Eine Verpflichtung der Beklagten, dem Kläger bereits vor Ablauf der bestehenden Jagdpachtverträge die Ausübung der Jagd auf den zugeteilten Abfindungsgrundstücken zu ermöglichen, wäre dann denkbar, wenn anders dem Anspruch des Klägers auf wertgleiche Abfindung (§ 44 FlurbG) nicht genügt würde. Zu den in diesem Zusammenhang zu berücksichtigenden Umständen gehört nämlich auch die Möglichkeit der Ausübung der Jagd in einem Eigenjagdbezirk. Nach der allgemeinen Verkehrsanschauung kommt einer solchen Möglichkeit werterhöhende Bedeutung zu, die gemäß § 44 Abs. 2 FlurbG die Flurbereinigungsbehörde u.U. in besonders gelagerten Fällen zu einem Eingriff in jagdrechtlicher Hinsicht berechtigen mag. Für einen solchen Eingriff besteht im Fall des Klägers kein Anlaß. Der Kläger ist unabhängig von der bestehenden jagdrechtlichen Ordnung wertgleich abgefunden. Für den Beklagten zu 1) bestand deshalb keine rechtliche Möglichkeit, in die die Abfindungsgrundstücke betreffenden jagdrechtlichen Verhältnisse einzugreifen.

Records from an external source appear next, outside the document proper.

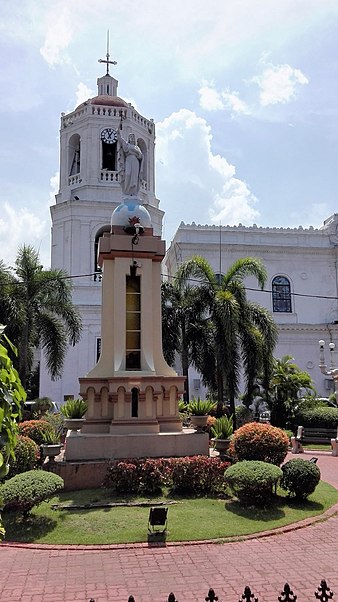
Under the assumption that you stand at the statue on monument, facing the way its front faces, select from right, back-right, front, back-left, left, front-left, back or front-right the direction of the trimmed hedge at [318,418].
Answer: back-left

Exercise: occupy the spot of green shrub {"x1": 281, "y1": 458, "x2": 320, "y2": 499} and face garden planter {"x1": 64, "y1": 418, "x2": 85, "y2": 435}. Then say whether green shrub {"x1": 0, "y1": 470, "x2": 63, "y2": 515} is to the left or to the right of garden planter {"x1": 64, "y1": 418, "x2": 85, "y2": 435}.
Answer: left

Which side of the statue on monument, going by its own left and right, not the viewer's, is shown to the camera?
front
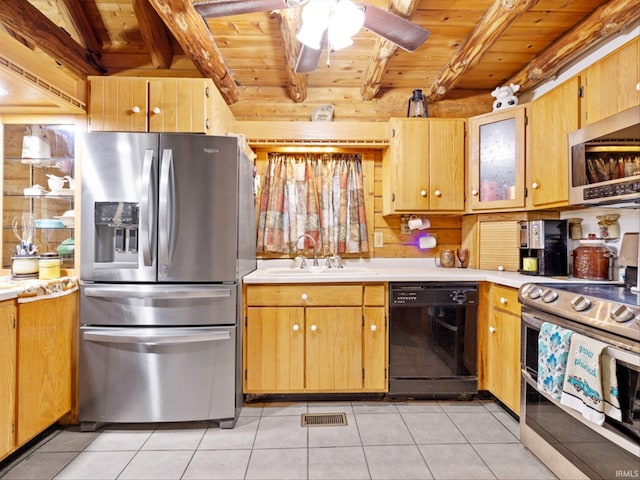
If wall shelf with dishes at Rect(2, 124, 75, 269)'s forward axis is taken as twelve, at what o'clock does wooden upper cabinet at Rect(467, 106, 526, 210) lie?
The wooden upper cabinet is roughly at 10 o'clock from the wall shelf with dishes.

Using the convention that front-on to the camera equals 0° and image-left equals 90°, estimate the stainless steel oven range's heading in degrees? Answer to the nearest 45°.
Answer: approximately 45°

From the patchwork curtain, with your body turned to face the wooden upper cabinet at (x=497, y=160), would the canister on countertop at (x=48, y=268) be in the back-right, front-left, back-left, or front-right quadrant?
back-right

Damit entfällt gleichzeitig eine Zuständigkeit der Flurbereinigungsbehörde für die von dem Kläger begehrte Regelung. Über die Frage, welche jagdrechtlichen Folgen sich aus dem Umstand ergeben, daß der Kläger nunmehr Eigentümer einer zusammenhängenden Grundfläche ist, die die durch § 7 Abs. 1 BJagdG vorgeschriebene Mindestgröße für die Entstehung eines Eigenjagdbezirks übersteigt, hat allein die Jagdbehörde zu befinden. Daran ändert nichts, daß diese jagdrechtlichen Veränderungen als Folge eines Flurbereinigungsverfahrens eingetreten sind. Eine allgemeine Zuständigkeit der Flurbereinigungsbehörden, aus Anlaß eines anhängigen Flurbereinigungsverfahrens auch solche Regelungen zu treffen, die außerhalb ihres im Flurbereinigungsgesetz festgelegten Auftrags liegen und in die Kompetenz anderer Behörden fallen, besteht nicht. Das Bundesverwaltungsgericht hat wiederholt entschieden, daß nicht jegliche Maßnahme, für deren Durchführung die Flurbereinigung eine "einmalige Gelegenheit bietet", zum Zwecke der Flurbereinigung gehört. Die Flurbereinigungsbehörde muß sich vielmehr jeweils auf eine Norm des Flurbereinigungsgesetzes stützen können (BVerwGE 15, 72). Der Kläger kann deshalb von den Beklagten keine Regelung verlangen, für die nach dem Bundesjagdgesetz und den landesrechtlichen Bestimmungen die Jagdbehörden zuständig sind.